Ecumenical Communion?
I am currently in my field ed placement at Efland. EUMC participates in an ecumenical worship service with the other Methodist churches, the AME church, the Presbyterians, and the holiness church every Thanksgiving and Easter. I was excited to hear about this, particularly because there are two black churches and two white churches (there may be a couple of other churches too). When I went to the planning meeting this Sunday I was surprised to see that they celebrate communion together. I was maybe even a little more than surprised. I was hesitant (yes, you all do rub off on me even though I fight it kicking and screaming). So having some supervisory time today, I had planned on arguing against this with my supervisor. I went to our position paper, This Holy Mystery, and was surprised again to find that it encouraged ecumencial participation in communion (this paper is full of contradicitions, me thinks)! What do others think? Participate? Or not?
5 Comments:
I personally found This Holy Mystery dreadfully incoherent.

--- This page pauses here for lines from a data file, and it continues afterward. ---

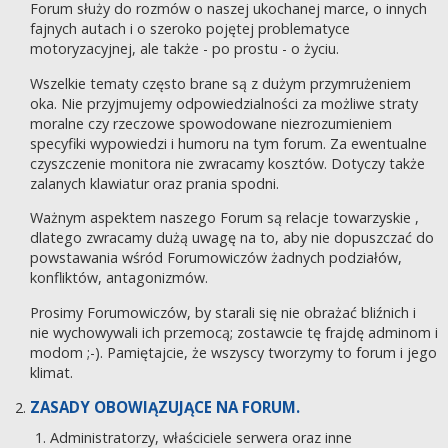
Forum służy do rozmów o naszej ukochanej marce, o innych
fajnych autach i o szeroko pojętej problematyce
motoryzacyjnej, ale także - po prostu - o życiu.
Wszelkie tematy często brane są z dużym przymrużeniem
oka. Nie przyjmujemy odpowiedzialności za możliwe straty
moralne czy rzeczowe spowodowane niezrozumieniem
specyfiki wypowiedzi i humoru na tym forum. Za ewentualne
czyszczenie monitora nie zwracamy kosztów. Dotyczy także
zalanych klawiatur oraz prania spodni.
Ważnym aspektem naszego Forum są relacje towarzyskie ,
dlatego zwracamy dużą uwagę na to, aby nie dopuszczać do
powstawania wśród Forumowiczów żadnych podziałów,
konfliktów, antagonizmów.
Prosimy Forumowiczów, by starali się nie obrażać bliźnich i
nie wychowywali ich przemocą; zostawcie tę frajdę adminom i
modom ;-). Pamiętajcie, że wszyscy tworzymy to forum i jego
klimat.
ZASADY OBOWIĄZUJĄCE NA FORUM.
Administratorzy, właściciele serwera oraz inne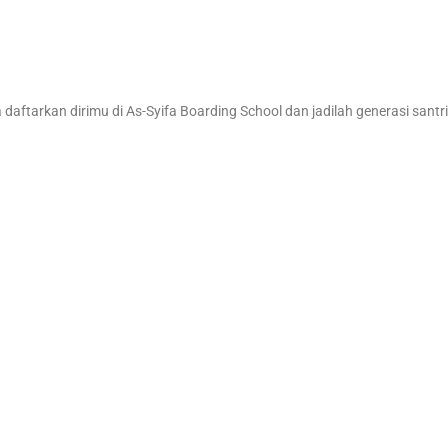
aftarkan dirimu di As-Syifa Boarding School dan jadilah generasi santr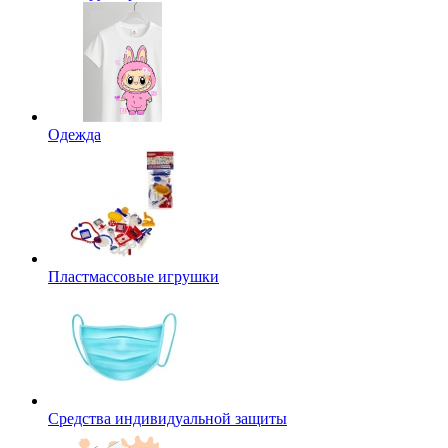
Одежда
Пластмассовые игрушки
Средства индивидуальной защиты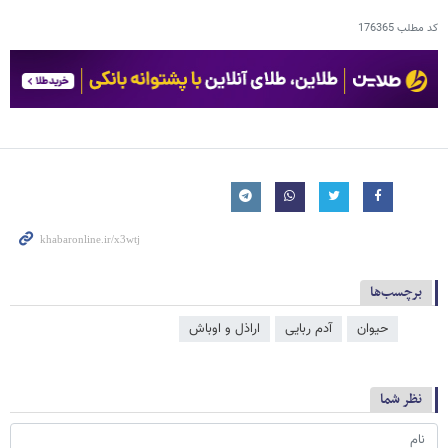
کد مطلب
176365
برچسب‌ها
حیوان
آدم ربایی
اراذل و اوباش
نظر شما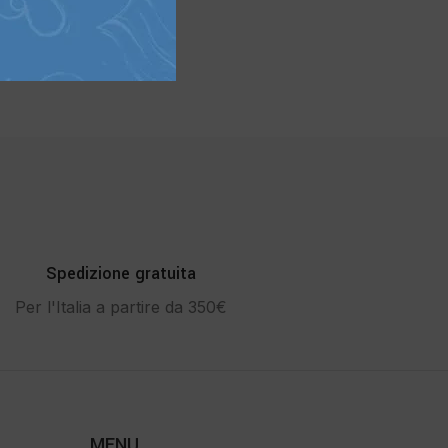
Spedizione gratuita
Per l'Italia a partire da 350€
MENU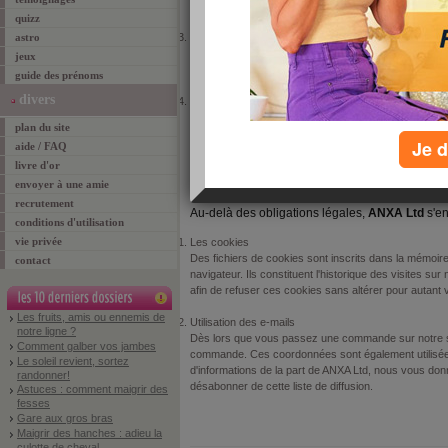
depuis un poste fixe en France métropolitaine
.
quizz
astro
Déclaration à la CNIL
La collecte et le traitement automatisé d'informations
jeux
par la CNIL.(CNIL No 1787863 et RCS 53861132800
guide des prénoms
divers
Désinscription.
Vous avez la possibilité de vous désabonner à tout mo
plan du site
04 30, prix d'un appel local depuis un poste fixe en 
Je d
aide / FAQ
livre d'or
AU-DELÀ DES OB
envoyer à une amie
recrutement
Au-delà des obligations légales,
ANXA Ltd
s'en
conditions d'utilisation
vie privée
Les cookies
Des fichiers de cookies sont inscrits dans la mémoire
contact
navigateur. Ils constituent l'historique des visites s
afin de refuser ces cookies sans altérer pour autant v
Les fruits, amis ou ennemis de
Utilisation des e-mails
notre ligne ?
Dès lors que vous passez une commande sur notre si
Comment galber vos jambes
commande. Ces coordonnées sont également utilisées 
Le soleil revient, sortez
d'informations de la part de ANXA Ltd, nous vous donno
randonner!
désabonner de cette liste de diffusion.
Astuces : comment maigrir des
fesses
Gare aux gros bras
Maigrir des hanches : adieu la
culotte de cheval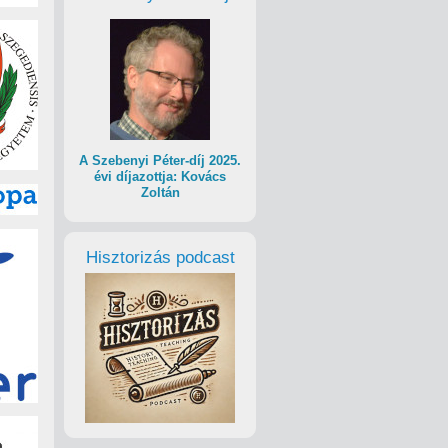
A Szebenyi Péter-díj 2025.
évi díjazottja: Kovács
Zoltán
Hisztorizás podcast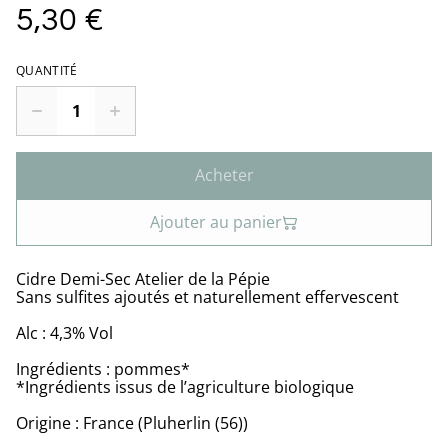
5,30 €
QUANTITÉ
Acheter
Ajouter au panier
Cidre Demi-Sec Atelier de la Pépie
Sans sulfites ajoutés et naturellement effervescent
Alc : 4,3% Vol
Ingrédients : pommes*
*Ingrédients issus de l’agriculture biologique
Origine : France (Pluherlin (56))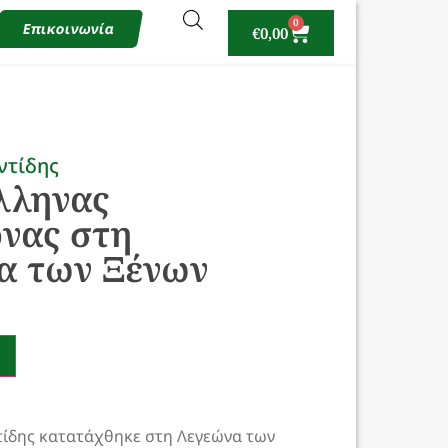
0
Επικοινωνία
€
0,00
ντίδης
λληνας
νας στη
α των Ξένων
ίδης κατατάχθηκε στη Λεγεώνα των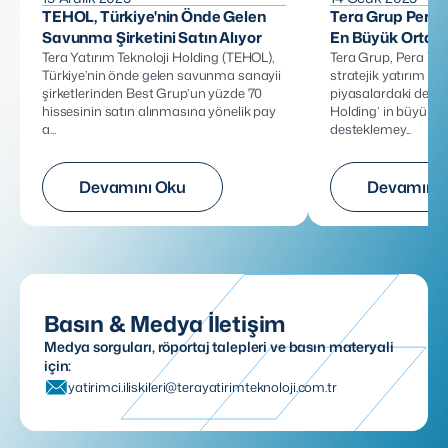
TEHOL, Türkiye'nin Önde Gelen
Tera Grup Pera 
Savunma Şirketini Satın Alıyor
En Büyük Ortağı
Tera Yatırım Teknoloji Holding (TEHOL),
Tera Grup, Pera Yatı
Türkiye’nin önde gelen savunma sanayii
stratejik yatırım ya
şirketlerinden Best Grup’un yüzde 70
piyasalardaki deney
hissesinin satın alınmasına yönelik pay
Holding’ in büyüme 
a...
desteklemey...
Devamını Oku
Devamını 
Basın & Medya İletişim
Medya sorguları, röportaj talepleri ve basın materyali
için:
yatirimci.iliskileri@terayatirimteknoloji.com.tr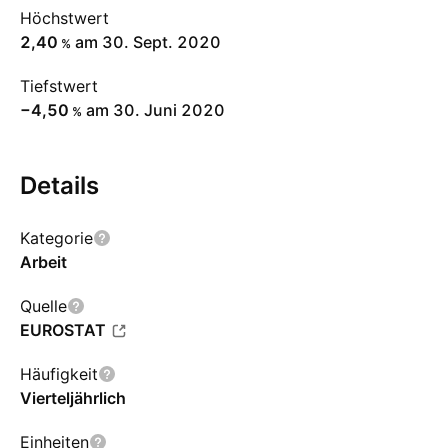
Höchstwert
2,40
am 30. Sept. 2020
%
Tiefstwert
−4,50
am 30. Juni 2020
%
Details
Kategorie
Arbeit
Quelle
EUROSTAT
Häufigkeit
Vierteljährlich
Einheiten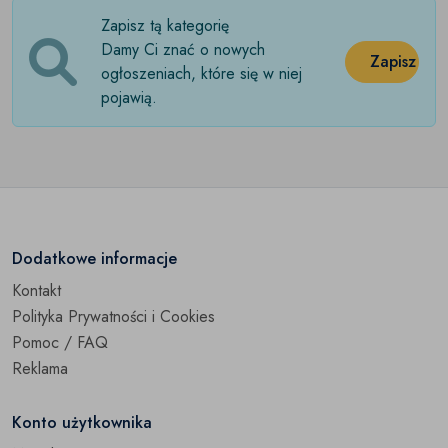
Zapisz tą kategorię
Rowery gravel
(0)
Damy Ci znać o nowych
Zapisz
Rowery miejskie
ogłoszeniach, które się w niej
(0)
pojawią.
Rowery górskie
(0)
Rowery składane
(0)
Rowery szosowe
(0)
Rowery trekkingowe
(0)
Dodatkowe informacje
Kontakt
Przyczepki rowerowe
(0)
Polityka Prywatności i Cookies
Pozostałe
(0)
Pomoc / FAQ
Reklama
Konto użytkownika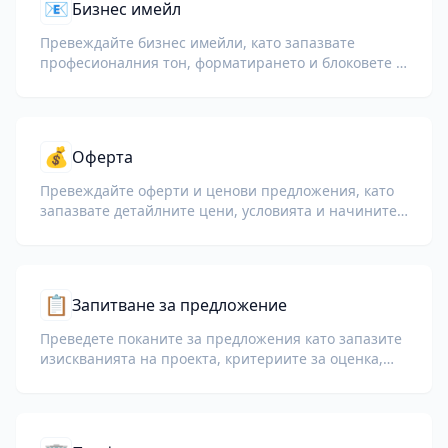
📧
Бизнес имейл
Превеждайте бизнес имейли, като запазвате
професионалния тон, форматирането и блоковете с
подписи.
💰
Оферта
Превеждайте оферти и ценови предложения, като
запазвате детайлните цени, условията и начините
на плащане.
📋
Запитване за предложение
Преведете поканите за предложения като запазите
изискванията на проекта, критериите за оценка,
насоките за подаване и крайните срокове.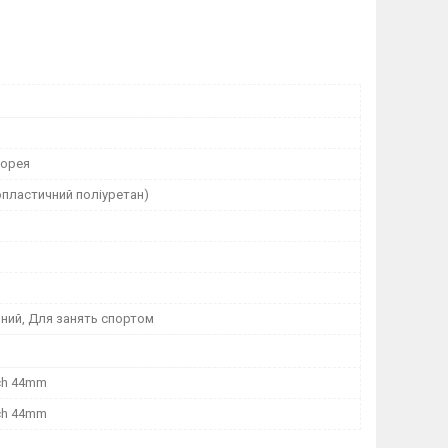
Корея
опластичний поліуретан)
ний, Для занять спортом
ch 44mm
ch 44mm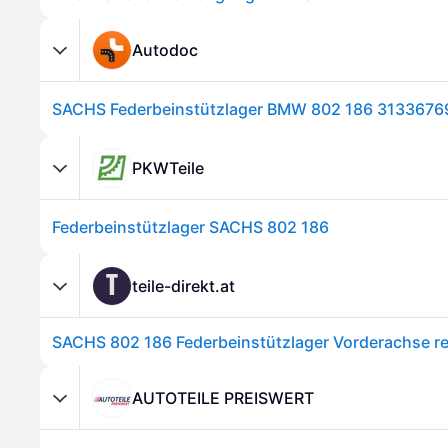
Autodoc
PKWTeile
Federbeinstützlager SACHS 802 186
T
teile-direkt.at
AUTOTEILE PREISWERT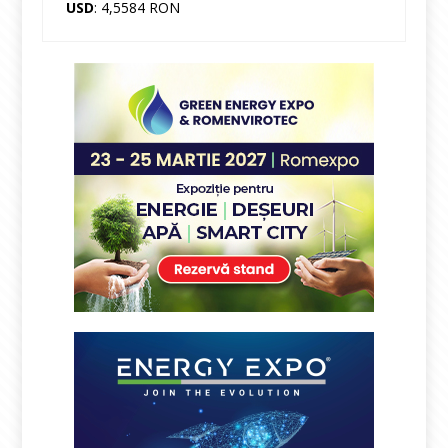
USD
: 4,5584 RON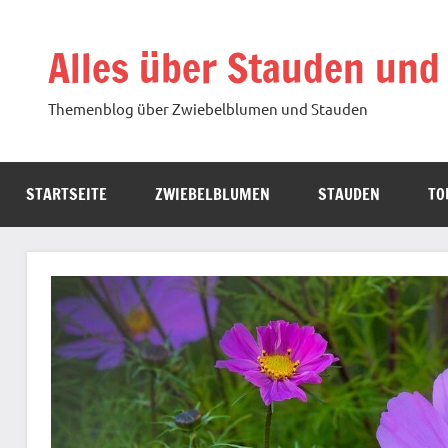
Zum
Inhalt
Alles über Stauden und
springen
Themenblog über Zwiebelblumen und Stauden
STARTSEITE
ZWIEBELBLUMEN
STAUDEN
TO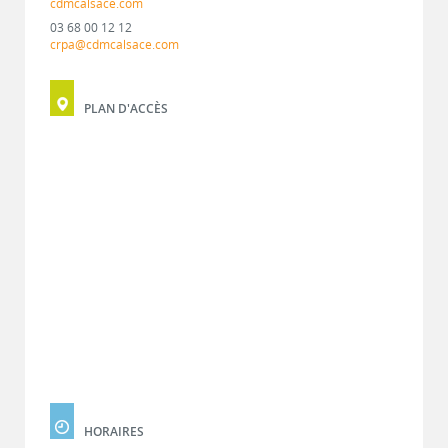
cdmcalsace.com
03 68 00 12 12
crpa@cdmcalsace.com
PLAN D'ACCÈS
HORAIRES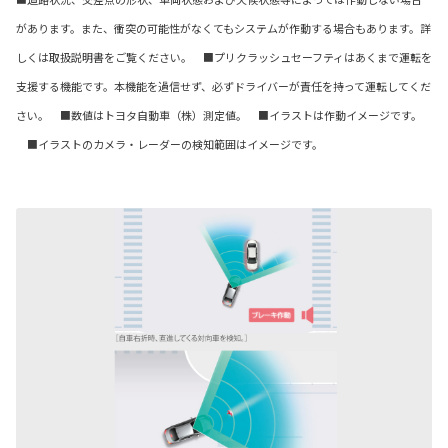
があります。また、衝突の可能性がなくてもシステムが作動する場合もあります。詳
しくは取扱説明書をご覧ください。 ■プリクラッシュセーフティはあくまで運転を
支援する機能です。本機能を過信せず、必ずドライバーが責任を持って運転してくだ
さい。 ■数値はトヨタ自動車（株）測定値。 ■イラストは作動イメージです。
■イラストのカメラ・レーダーの検知範囲はイメージです。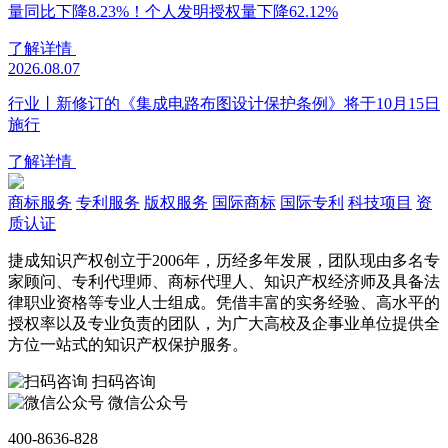
量同比下降8.23%！个人发明授权量下降62.12%
了解详情
2026.08.07
行业丨新修订的《集成电路布图设计保护条例》将于10月15日
施行
了解详情
商标服务
专利服务
版权服务
国际商标
国际专利
科技项目
资
质认证
捷成知识产权创立于2006年，历经多年发展，团队现由多名专
家顾问、专利代理师、商标代理人、知识产权经济师及具备法
律职业资格等专业人士组成。凭借丰富的实务经验、高水平的
授权率以及专业负责的团队，为广大高校及企事业单位提供全
方位一站式的知识产权保护服务。
扫码咨询
微信公众号
400-8636-828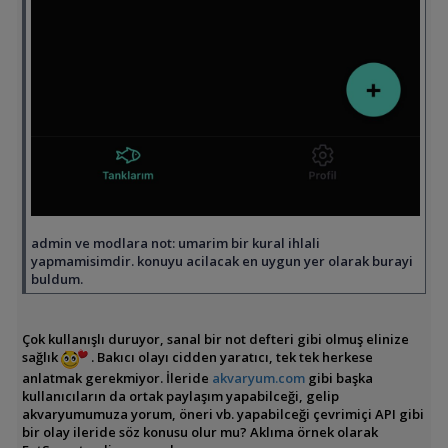
admin ve modlara not: umarim bir kural ihlali
yapmamisimdir. konuyu acilacak en uygun yer olarak burayi
buldum.
Çok kullanışlı duruyor, sanal bir not defteri gibi olmuş elinize
sağlık
. Bakıcı olayı cidden yaratıcı, tek tek herkese
anlatmak gerekmiyor. İleride
akvaryum.com
gibi başka
kullanıcıların da ortak paylaşım yapabilceği, gelip
akvaryumumuza yorum, öneri vb. yapabilceği çevrimiçi API gibi
bir olay ileride söz konusu olur mu? Aklıma örnek olarak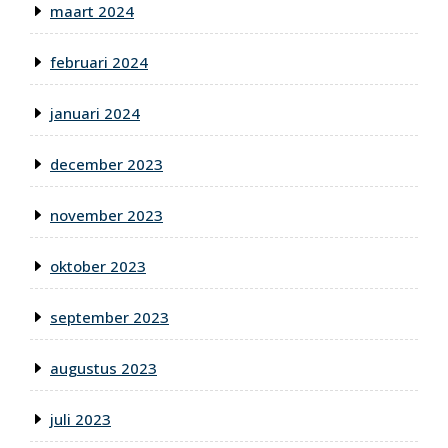
maart 2024
februari 2024
januari 2024
december 2023
november 2023
oktober 2023
september 2023
augustus 2023
juli 2023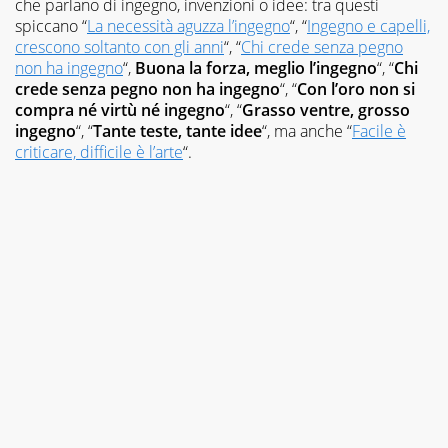
che parlano di ingegno, invenzioni o idee: tra questi
spiccano “
La necessità aguzza l’ingegno
“, “
Ingegno e capelli,
crescono soltanto con gli anni
“, “
Chi crede senza pegno
non ha ingegno
“,
Buona la forza, meglio l’ingegno
“, “
Chi
crede senza pegno non ha ingegno
“, “
Con l’oro non si
compra né virtù né ingegno
“, “
Grasso ventre, grosso
ingegno
“, “
Tante teste, tante idee
“, ma anche “
Facile è
criticare, difficile è l’arte
“.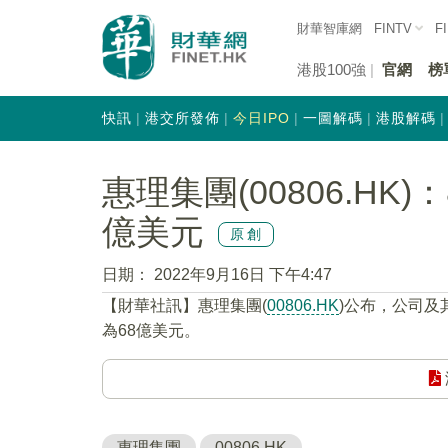
財華智庫網
FINTV
F
港股100強
官網
榜
快訊
港交所發佈
今日IPO
一圖解碼
港股解碼
惠理集團(00806.HK
億美元
原創
日期：
2022年9月16日 下午4:47
【財華社訊】惠理集團(
00806.HK
)公布，公司及
為68億美元。
惠理集團
00806.HK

Personally, I think the ecumenical worship and communion only works if there is an acknowledged submission to the authority of one of the Churches for the service and not a blithe obeisance to no one or to no god.
Administrative units.
Wilson, it sounds to me that you would say something like: I'll participate if it is clearly the AME church that is doing communion, or clearly the Presbyterians who are doing communion. But if it was a pasted together communion then you wouldn't? I think that the church that hosts the worship presides over communion. So you would participate or even encourage this?
I believe if there is a clear understanding among the relevant bodies which church is communing together then if the other churches understand themselves as visitors I see no problem and I would participate and encourage it. Ecumenism at its best is each denomination holding each other up to their respective traditions, which for most means a (relatively) open communion (I am countering this with RC, Ortho, and some Baptist). Ecumenism is not about lowest common denominator but faithfulness which breeds unity.
I am not sure why you woudl be hesitant Tom. Most of the Churches are Methodist, and my arguments to the contrary notwithstanding, they believe themselves to be in full communion. So the only oddity is the Presbyterians. Still, I am not sure what the issue is. To my lights, our conversations about ecumenical communion pertain to Chapel which is neither a church/congregation itself, nor a meaningful ecumenical setting. (None of us officially represent our home congregations). So presuming there are no obvious issues of conflict or reconciliation that would falsify the manifestation of the Church, I see no problem.